Activity: In the data below, find each line containing the string "weight" and return it.

(Collected data entries)

------------------------------------------------------------

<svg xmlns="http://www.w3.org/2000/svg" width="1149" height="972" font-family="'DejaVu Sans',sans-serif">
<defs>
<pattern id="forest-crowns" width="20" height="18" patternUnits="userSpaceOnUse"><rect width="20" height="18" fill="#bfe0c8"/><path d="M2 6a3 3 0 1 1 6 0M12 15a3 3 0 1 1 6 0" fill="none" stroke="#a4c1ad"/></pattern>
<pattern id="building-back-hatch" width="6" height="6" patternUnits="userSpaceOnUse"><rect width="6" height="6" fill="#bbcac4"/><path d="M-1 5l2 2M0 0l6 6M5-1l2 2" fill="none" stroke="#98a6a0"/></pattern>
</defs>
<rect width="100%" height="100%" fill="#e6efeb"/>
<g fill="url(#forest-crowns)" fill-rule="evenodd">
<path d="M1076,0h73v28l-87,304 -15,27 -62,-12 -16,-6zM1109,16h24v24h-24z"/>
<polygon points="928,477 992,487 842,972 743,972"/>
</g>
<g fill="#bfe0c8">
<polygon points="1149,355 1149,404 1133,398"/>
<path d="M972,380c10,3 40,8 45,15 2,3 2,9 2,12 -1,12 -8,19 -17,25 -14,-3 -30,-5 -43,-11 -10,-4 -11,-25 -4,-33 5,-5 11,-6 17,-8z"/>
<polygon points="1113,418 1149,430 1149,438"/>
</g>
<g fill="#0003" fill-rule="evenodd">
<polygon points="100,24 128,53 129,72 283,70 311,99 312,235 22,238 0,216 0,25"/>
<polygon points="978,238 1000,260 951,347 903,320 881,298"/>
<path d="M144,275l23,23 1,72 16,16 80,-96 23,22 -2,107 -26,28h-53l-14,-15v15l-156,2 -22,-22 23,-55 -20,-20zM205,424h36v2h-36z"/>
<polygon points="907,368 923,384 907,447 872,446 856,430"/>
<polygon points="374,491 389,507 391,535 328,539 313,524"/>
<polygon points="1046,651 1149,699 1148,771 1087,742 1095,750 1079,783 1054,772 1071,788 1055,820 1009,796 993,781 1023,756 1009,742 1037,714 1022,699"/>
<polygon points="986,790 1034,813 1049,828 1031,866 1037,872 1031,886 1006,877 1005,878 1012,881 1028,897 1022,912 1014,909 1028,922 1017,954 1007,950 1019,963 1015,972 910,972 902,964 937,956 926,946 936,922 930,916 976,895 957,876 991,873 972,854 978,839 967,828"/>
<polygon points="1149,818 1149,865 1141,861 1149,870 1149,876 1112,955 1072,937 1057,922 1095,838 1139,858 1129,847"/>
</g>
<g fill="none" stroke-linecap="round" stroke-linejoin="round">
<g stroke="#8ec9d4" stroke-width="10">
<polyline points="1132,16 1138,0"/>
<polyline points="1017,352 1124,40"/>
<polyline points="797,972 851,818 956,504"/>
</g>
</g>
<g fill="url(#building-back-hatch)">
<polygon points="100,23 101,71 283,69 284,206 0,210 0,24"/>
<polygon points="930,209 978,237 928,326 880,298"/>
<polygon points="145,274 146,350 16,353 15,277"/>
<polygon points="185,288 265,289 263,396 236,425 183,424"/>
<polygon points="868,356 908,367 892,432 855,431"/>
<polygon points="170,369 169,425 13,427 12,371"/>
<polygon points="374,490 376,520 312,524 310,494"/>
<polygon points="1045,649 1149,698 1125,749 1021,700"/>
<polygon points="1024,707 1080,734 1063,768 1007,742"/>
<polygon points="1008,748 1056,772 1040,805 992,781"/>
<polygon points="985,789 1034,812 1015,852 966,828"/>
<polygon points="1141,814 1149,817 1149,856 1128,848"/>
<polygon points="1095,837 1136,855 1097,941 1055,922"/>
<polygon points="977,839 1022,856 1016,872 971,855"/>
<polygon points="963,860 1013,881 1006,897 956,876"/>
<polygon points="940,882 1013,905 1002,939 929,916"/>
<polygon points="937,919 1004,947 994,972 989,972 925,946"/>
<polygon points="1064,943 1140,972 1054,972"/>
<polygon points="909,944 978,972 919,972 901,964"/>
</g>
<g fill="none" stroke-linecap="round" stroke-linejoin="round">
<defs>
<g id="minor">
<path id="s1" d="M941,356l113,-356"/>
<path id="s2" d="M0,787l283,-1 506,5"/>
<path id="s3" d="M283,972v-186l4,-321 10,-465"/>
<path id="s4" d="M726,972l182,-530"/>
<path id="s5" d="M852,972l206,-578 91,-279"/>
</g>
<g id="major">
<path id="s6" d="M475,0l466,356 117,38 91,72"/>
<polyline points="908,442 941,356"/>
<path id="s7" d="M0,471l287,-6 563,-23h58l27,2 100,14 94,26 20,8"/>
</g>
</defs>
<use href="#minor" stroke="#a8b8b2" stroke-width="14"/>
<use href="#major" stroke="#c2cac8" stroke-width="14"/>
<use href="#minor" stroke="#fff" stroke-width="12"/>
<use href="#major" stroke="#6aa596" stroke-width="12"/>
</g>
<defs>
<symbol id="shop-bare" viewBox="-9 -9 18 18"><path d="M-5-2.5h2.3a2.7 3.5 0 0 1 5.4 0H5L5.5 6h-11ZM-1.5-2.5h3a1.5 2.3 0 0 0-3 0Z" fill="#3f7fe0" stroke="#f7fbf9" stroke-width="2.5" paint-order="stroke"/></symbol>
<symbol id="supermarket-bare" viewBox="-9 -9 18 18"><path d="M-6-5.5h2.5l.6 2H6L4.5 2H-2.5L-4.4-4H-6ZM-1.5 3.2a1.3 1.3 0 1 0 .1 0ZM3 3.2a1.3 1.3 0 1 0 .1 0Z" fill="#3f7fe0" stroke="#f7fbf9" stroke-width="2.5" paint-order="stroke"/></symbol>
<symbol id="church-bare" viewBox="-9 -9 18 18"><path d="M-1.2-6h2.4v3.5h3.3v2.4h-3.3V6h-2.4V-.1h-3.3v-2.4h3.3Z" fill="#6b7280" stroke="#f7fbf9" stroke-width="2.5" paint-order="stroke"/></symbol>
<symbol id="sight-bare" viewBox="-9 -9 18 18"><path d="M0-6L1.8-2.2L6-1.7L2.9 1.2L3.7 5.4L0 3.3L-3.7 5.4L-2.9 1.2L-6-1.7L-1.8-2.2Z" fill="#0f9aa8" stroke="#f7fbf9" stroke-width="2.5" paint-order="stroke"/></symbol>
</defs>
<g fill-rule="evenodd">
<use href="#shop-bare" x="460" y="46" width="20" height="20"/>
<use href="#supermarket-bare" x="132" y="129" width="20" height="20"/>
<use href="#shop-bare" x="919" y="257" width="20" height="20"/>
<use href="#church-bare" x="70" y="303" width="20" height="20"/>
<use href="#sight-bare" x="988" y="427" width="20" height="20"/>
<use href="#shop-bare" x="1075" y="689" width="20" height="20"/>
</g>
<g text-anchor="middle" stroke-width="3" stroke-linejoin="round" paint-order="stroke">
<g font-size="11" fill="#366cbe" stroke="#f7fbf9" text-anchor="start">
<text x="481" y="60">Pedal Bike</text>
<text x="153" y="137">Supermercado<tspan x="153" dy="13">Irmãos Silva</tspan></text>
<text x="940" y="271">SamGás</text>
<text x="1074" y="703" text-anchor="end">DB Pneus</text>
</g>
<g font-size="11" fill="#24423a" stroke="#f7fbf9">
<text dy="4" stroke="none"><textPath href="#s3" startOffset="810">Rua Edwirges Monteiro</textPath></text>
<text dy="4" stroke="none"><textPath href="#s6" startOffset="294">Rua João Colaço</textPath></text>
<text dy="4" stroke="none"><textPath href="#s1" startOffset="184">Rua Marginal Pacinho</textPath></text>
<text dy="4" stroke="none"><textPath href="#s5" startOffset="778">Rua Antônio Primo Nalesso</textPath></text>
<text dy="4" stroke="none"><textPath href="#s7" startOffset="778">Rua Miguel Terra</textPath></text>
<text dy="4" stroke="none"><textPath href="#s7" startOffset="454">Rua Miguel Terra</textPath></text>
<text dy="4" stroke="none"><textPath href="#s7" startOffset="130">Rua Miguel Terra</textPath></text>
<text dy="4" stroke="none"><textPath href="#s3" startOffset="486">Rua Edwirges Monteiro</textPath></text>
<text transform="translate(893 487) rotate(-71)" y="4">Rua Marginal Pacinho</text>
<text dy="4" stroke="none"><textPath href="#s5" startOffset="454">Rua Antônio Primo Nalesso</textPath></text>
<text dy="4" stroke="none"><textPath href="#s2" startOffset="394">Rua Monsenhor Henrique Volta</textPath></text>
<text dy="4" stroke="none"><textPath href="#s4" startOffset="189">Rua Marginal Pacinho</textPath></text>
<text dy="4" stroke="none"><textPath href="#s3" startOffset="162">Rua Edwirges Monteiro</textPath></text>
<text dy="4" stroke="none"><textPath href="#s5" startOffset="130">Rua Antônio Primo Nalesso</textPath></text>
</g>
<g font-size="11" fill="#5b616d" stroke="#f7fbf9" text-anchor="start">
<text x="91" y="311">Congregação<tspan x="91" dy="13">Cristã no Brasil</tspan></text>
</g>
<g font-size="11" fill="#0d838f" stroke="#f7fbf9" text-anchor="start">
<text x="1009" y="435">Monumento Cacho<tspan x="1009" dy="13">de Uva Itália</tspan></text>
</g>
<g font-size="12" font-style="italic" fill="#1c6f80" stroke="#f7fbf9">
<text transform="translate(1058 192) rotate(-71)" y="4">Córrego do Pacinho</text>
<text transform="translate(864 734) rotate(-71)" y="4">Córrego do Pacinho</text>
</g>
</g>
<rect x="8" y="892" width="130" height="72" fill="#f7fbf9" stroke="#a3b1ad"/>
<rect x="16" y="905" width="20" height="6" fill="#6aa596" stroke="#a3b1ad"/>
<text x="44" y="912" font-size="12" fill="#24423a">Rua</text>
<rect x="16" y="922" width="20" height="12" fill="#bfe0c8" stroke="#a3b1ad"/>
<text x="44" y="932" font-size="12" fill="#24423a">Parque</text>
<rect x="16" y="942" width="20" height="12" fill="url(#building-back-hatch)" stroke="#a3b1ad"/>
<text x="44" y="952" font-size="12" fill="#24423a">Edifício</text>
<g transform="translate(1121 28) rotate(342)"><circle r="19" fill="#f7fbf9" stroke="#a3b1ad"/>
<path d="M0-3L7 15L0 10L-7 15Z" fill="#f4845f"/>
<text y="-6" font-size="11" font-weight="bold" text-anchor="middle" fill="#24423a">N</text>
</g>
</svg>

------------------------------------------------------------

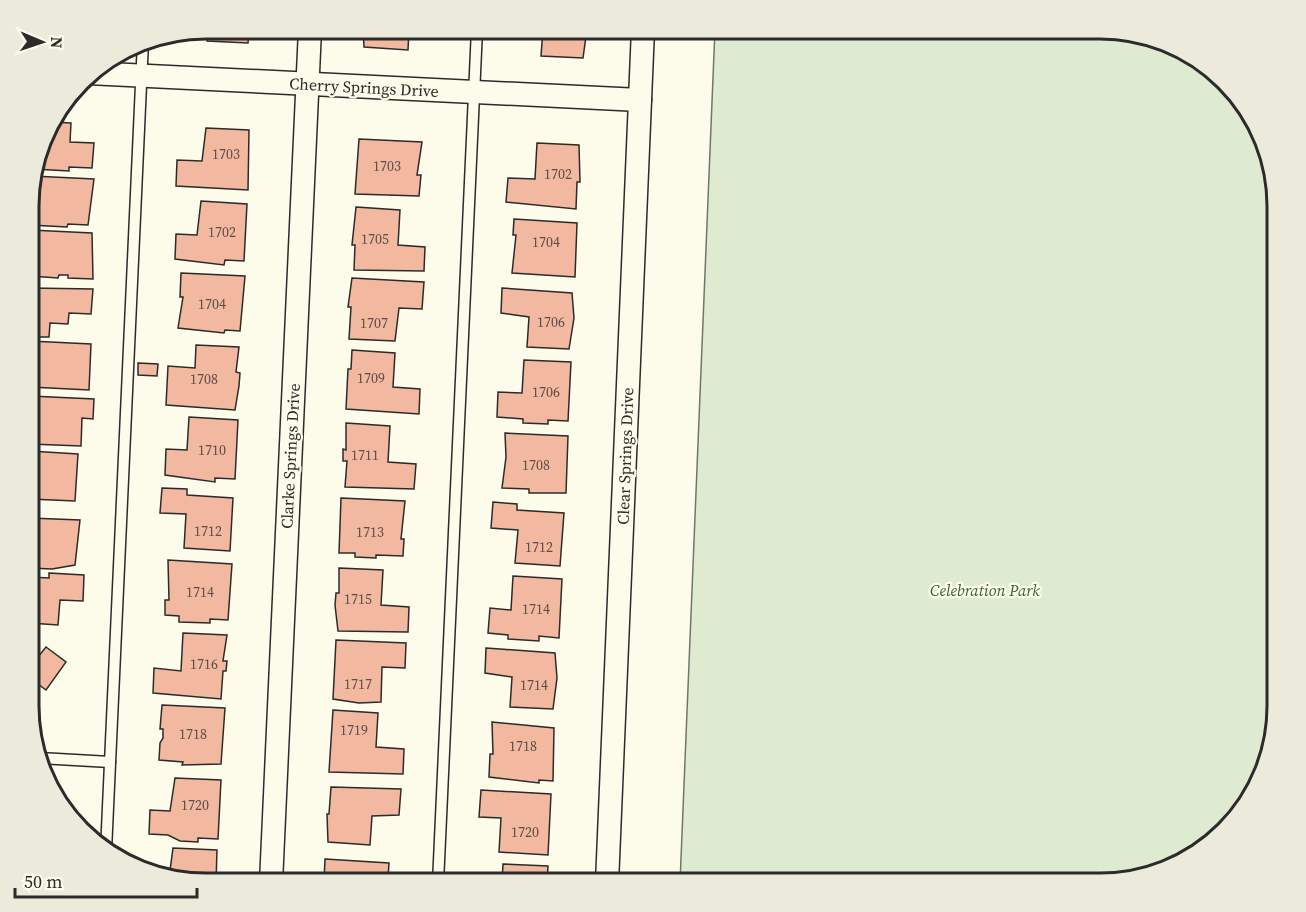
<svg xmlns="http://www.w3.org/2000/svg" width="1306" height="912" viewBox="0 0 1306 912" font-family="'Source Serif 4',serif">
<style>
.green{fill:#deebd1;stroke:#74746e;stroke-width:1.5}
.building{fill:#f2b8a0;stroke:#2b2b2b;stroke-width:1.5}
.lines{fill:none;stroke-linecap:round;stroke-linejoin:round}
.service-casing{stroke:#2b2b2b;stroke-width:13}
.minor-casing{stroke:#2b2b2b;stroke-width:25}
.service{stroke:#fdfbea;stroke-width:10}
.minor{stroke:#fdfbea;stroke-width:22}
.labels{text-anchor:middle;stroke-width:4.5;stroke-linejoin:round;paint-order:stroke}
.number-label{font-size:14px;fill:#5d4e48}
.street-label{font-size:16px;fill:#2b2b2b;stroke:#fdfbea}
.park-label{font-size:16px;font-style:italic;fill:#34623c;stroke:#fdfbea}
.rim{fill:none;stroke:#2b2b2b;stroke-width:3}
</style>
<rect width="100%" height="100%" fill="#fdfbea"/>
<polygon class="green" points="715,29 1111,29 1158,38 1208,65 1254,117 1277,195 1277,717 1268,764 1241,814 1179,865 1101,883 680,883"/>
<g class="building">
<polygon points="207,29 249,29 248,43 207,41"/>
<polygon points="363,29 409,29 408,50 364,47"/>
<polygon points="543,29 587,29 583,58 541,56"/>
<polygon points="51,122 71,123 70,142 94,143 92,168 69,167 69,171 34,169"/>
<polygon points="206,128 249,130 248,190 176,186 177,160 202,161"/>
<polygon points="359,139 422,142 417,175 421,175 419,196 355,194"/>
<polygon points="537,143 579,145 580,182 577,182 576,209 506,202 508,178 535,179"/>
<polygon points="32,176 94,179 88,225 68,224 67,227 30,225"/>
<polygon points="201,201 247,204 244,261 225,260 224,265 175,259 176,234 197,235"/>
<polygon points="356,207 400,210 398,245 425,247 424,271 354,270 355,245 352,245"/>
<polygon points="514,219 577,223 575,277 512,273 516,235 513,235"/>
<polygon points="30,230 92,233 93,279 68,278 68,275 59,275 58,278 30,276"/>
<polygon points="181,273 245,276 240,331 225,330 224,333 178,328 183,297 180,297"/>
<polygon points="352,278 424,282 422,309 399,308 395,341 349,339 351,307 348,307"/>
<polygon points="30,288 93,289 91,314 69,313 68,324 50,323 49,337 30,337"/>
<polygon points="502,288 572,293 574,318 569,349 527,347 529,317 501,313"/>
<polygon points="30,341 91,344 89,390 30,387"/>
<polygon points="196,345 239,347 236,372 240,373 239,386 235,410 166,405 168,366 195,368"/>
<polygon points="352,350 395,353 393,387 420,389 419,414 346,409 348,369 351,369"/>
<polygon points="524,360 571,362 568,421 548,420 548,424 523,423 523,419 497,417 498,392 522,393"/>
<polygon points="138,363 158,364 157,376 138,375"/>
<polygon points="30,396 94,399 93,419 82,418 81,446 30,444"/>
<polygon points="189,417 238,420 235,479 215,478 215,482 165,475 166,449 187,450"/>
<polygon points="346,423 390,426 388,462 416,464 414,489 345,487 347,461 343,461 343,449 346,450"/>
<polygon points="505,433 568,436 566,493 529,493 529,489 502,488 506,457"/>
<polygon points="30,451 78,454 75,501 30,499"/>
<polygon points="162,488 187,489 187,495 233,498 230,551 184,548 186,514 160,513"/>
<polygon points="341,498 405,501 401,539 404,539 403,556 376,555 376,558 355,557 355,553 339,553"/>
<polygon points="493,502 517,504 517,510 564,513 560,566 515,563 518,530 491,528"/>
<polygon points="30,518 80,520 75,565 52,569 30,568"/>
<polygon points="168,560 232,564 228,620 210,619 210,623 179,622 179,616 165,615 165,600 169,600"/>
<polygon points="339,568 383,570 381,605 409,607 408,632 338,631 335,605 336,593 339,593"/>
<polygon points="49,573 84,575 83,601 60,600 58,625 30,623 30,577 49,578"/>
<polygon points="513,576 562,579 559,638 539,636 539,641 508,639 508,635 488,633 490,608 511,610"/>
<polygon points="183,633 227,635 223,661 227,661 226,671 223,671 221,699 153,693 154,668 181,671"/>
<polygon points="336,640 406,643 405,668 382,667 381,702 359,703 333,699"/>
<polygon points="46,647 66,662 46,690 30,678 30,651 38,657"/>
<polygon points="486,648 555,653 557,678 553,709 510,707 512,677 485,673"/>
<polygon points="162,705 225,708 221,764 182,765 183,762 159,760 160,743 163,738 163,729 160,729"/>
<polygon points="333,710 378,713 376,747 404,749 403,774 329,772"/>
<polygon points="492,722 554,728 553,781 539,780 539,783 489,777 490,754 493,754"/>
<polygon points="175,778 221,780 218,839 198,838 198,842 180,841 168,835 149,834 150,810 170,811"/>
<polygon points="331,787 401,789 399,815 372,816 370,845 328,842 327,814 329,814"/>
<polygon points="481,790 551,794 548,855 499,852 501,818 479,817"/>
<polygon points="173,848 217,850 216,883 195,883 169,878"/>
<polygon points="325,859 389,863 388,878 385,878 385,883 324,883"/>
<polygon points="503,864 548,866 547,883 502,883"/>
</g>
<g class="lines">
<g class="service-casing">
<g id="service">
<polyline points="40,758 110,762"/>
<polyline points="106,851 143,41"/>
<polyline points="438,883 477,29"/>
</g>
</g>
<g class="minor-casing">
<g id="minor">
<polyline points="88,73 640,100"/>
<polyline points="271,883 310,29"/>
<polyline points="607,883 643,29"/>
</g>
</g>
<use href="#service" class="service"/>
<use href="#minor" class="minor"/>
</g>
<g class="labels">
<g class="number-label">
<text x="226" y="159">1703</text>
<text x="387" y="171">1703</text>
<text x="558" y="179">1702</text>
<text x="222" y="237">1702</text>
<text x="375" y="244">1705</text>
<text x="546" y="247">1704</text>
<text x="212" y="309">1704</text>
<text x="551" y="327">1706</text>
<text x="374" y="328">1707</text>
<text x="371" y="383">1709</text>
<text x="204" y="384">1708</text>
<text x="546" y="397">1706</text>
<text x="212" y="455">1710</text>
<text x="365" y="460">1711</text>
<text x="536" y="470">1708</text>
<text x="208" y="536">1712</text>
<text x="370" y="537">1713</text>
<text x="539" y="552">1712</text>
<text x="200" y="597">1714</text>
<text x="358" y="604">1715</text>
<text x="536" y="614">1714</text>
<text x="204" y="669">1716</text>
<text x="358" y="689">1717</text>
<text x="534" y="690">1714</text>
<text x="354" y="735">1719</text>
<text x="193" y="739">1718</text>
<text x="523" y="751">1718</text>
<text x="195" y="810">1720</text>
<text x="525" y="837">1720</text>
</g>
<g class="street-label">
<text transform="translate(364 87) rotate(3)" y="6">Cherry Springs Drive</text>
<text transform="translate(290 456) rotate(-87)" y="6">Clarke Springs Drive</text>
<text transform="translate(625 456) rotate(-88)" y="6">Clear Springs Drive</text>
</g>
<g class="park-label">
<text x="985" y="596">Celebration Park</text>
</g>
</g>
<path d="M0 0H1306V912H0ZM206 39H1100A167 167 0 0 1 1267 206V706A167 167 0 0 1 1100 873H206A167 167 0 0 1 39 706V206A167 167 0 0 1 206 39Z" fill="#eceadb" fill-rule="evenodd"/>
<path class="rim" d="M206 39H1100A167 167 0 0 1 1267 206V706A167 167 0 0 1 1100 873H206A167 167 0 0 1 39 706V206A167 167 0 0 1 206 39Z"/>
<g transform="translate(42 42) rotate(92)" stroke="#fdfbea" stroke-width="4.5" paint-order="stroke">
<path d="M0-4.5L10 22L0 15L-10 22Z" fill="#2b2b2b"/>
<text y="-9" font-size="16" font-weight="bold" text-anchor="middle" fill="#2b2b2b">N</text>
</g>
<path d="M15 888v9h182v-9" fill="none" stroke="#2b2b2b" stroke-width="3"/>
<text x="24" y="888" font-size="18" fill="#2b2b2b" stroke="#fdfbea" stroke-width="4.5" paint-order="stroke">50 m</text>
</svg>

------------------------------------------------------------

Output for this exercise:
<text y="-6" font-size="11" font-weight="bold" text-anchor="middle" fill="#24423a">N</text>
<text y="-9" font-size="16" font-weight="bold" text-anchor="middle" fill="#2b2b2b">N</text>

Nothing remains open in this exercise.